The Working Families Party asserted itself as a growing political force last week — flexing its muscles during New York City’s Democratic primaries and building on its record of electoral success in Albany.
In an election marred by record lows for voter turnout — the four-way comptroller race led in votes cast with only 352,000 citywide — the party boasted of more than 230,000 homes visited by field operatives in the weeks leading up to the primaries. Thousands more were solicited by powerful unions closely affiliated with the party, including SEIU 1199.
In Queens, the results were apparent — eight out of 10 WFP endorsed council candidates were elected. The remaining two candidates came within a few hundred votes of victory.
“When you do that and when you do that for progressive candidates, you can make a huge impact — and I think we did,” said Dan Levitan, a WFP spokesman. “The truth is that nothing but knocking on doors and talking to people truly increases turnout in a statistically significant way. When you have somebody who comes to your door and has a real conversation with you about who the progressive candidate is, why they’re running, what they want to do and the issues that really matter in that community — it’s enormously powerful. It just goes so much further than a phone call or a piece of mail or a TV commercial.”

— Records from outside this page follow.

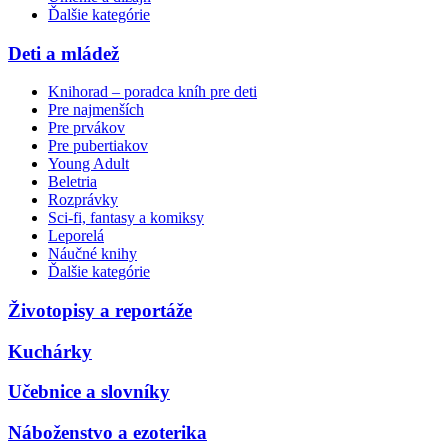
Ďalšie kategórie
Deti a mládež
Knihorad – poradca kníh pre deti
Pre najmenších
Pre prvákov
Pre pubertiakov
Young Adult
Beletria
Rozprávky
Sci-fi, fantasy a komiksy
Leporelá
Náučné knihy
Ďalšie kategórie
Životopisy a reportáže
Kuchárky
Učebnice a slovníky
Náboženstvo a ezoterika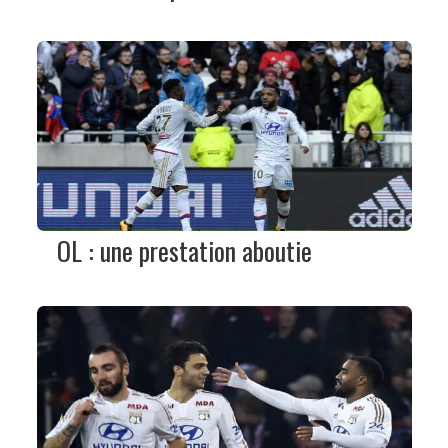
OL : une prestation aboutie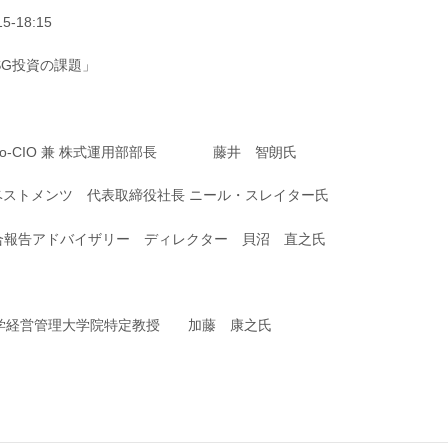
18:15
SG投資の課題」
o-CIO 兼 株式運用部部長 藤井 智朗氏
ストメンツ 代表取締役社長 ニール・スレイター氏
合報告アドバイザリー ディレクター 貝沼 直之氏
大学経営管理大学院特定教授 加藤 康之氏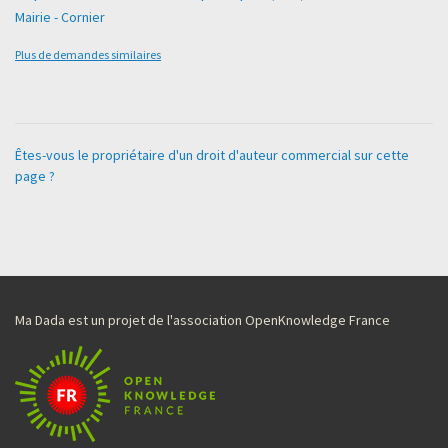
Mairie - Cornier
Plus de demandes similaires
Êtes-vous le propriétaire d'un droit d'auteur commercial sur cette
page ?
Ma Dada est un projet de l'association OpenKnowledge France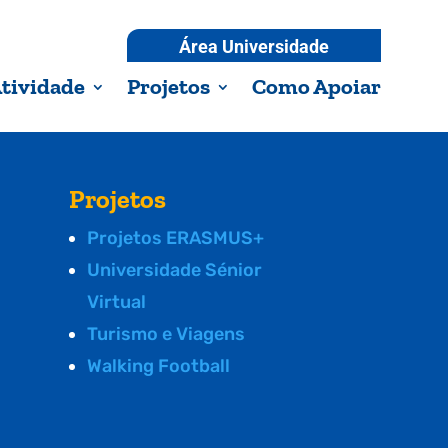
Área Universidade
tividade
Projetos
Como Apoiar
Projetos
Projetos ERASMUS+
Universidade Sénior
Virtual
Turismo e Viagens
Walking Football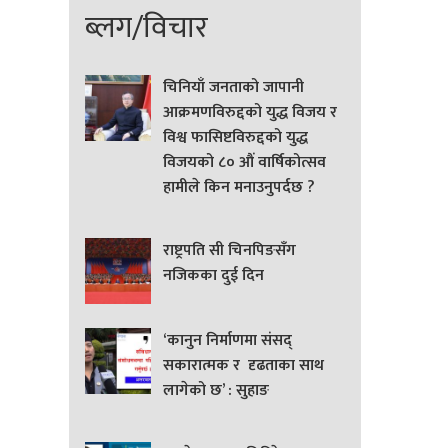
ब्लग/विचार
चिनियाँ जनताको जापानी
आक्रमणविरुद्दको युद्ध विजय र
विश्व फासिष्टविरुद्दको युद्ध
विजयको ८० औं वार्षिकोत्सव
हामीले किन मनाउनुपर्दछ ?
राष्ट्रपति सी चिनपिङसँग
नजिकका दुई दिन
‘कानुन निर्माणमा संसद्
सकारात्मक र दृढताका साथ
लागेको छ’ : सुहाङ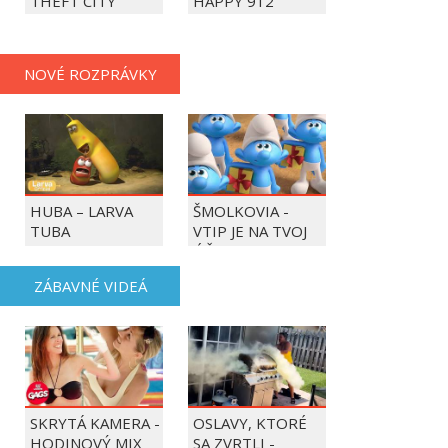
THEFT CITY
HAPPY 912
NOVÉ ROZPRÁVKY
HUBA – LARVA
ŠMOLKOVIA -
TUBA
VTIP JE NA TVOJ
ÚČET
ZÁBAVNÉ VIDEÁ
SKRYTÁ KAMERA -
OSLAVY, KTORÉ
HODINOVÝ MIX
SA ZVRTLI -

Also contributing to their electoral success was a more rigorous endorsement process, which balanced candidates’ capacity to win with their ideological alignment to the party’s core principals, according to Levitan.
He said all the door-to-door canvassing operations were staffed by Data and Field Services, the party’s for-profit consulting firm, and were fully paid for by the respective candidates.
And despite lingering questions about whether the firm skirted the city’s campaign finance laws and ongoing audits by the Campaign Finance Board that could result in thousands of dollars in penalties against their clients — candidates who contracted DFS were singing the group’s praises.
Some saw the party’s efforts as a much needed check on the Democratic Party’s various county establishments — who have long reigned over the city’s political landscape — despite the parties’ common interests and ideologies.
“When you’re running in a borough that has a very active Democratic Party, you need to do whatever you can to level the playing field,” said Lynn Schulman, a candidate in District 29 who lost by a slim margin to former councilwoman Karen Koslowitz, who was backed by the Queens County Democrats. “They certainly leveled the playing field for me.”
Schulman believes that WFP is beginning to fill the vacuum left in the wake of the Republican Party’s collapse as a citywide political force.
“They’ve become very sophisticated. They’re very helpful to candidates who want to make a difference and don’t have the mechanism with which to do that and were not part of the system,” Schulman said. “They open up the process to people who might not have been able to do it before — and that’s a big deal.”